The Dec. 6 deal that extends unemployment benefits and the Bush-era tax breaks erases a lot of uncertainty. Its temporary payroll tax cut and semi-permanent fix for the estate tax are common-sense solutions that will help the economy.
But the deal does not help tackle fiscal deficits going forward, and it presents a huge risk: The “bond market vigilantes” may yet return with a vengeance and push the federal government to the brink of default.
It appears to us that President Barack Obama has done what he thinks he needs to do to survive until the next election cycle. He’s removed the threat of a recession induced by tax hikes and he’s disarmed some of the weapons of mass economic destruction that the GOP-led Congress might have used against him.
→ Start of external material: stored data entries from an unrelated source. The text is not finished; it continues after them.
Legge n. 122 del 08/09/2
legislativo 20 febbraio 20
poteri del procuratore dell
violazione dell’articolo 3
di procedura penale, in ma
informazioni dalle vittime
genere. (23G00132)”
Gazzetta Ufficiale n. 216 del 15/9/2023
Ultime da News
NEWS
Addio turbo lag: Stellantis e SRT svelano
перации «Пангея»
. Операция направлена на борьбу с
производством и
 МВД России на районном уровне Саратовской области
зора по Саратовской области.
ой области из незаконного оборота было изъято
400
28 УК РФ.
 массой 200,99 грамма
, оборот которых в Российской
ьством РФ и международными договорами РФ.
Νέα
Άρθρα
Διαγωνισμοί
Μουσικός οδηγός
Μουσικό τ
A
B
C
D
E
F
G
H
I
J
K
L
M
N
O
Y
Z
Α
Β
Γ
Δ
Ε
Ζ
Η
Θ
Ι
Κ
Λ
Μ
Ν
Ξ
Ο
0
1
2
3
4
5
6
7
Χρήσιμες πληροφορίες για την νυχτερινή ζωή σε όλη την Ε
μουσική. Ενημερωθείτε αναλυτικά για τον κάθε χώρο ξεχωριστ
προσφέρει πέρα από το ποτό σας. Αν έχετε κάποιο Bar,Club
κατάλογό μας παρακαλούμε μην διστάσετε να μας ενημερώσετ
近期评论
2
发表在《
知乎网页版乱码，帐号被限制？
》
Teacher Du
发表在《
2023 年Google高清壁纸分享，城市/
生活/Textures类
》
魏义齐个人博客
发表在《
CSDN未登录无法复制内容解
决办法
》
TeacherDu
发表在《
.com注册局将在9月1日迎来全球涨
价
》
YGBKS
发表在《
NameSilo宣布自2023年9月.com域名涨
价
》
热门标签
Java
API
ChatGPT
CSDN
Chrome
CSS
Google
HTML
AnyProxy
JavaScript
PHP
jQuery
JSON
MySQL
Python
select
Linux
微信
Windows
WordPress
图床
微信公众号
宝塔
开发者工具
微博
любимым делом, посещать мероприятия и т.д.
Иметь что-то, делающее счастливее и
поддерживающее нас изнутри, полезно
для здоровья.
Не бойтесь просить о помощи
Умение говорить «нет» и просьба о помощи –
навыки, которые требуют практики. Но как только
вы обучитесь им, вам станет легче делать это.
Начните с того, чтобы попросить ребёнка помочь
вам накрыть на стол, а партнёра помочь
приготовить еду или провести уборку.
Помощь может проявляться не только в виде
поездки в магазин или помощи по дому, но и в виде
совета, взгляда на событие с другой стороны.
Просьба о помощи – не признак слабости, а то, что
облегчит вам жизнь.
But these are Schwarzenegger-like fixes that take very few steps toward mending the budget mess that will be looming in 2012, when deficits and federal borrowing costs are higher and the bills will ultimately come due. They don’t, for example, deal with the looming mess of IRS Form 1099 reporting that accompanied the health care reform act.
However, there is a chance that a growing economy will produce more tax revenue and therefore minimize the size of future deficits. There is also the fact that unemployment is so high that inflation in the form of increased labor costs has been banished to the sidelines for quite a while.
That suggests interest rates also will be low, something that is absolutely essential to the U.S. Treasury’s ability to raise the money to offset the $800 billion hit from the budget compromise in its current form.
It’s just too early to count out the bond market vigilantes who could punish the U.S. Treasury severely for taking on more debt. The president is taking a high-risk gamble — history will mark him as a risk-taker who bet the farm and won big, or as an economic illiterate who didn’t understand how far up the creek he was when he turned in his paddle.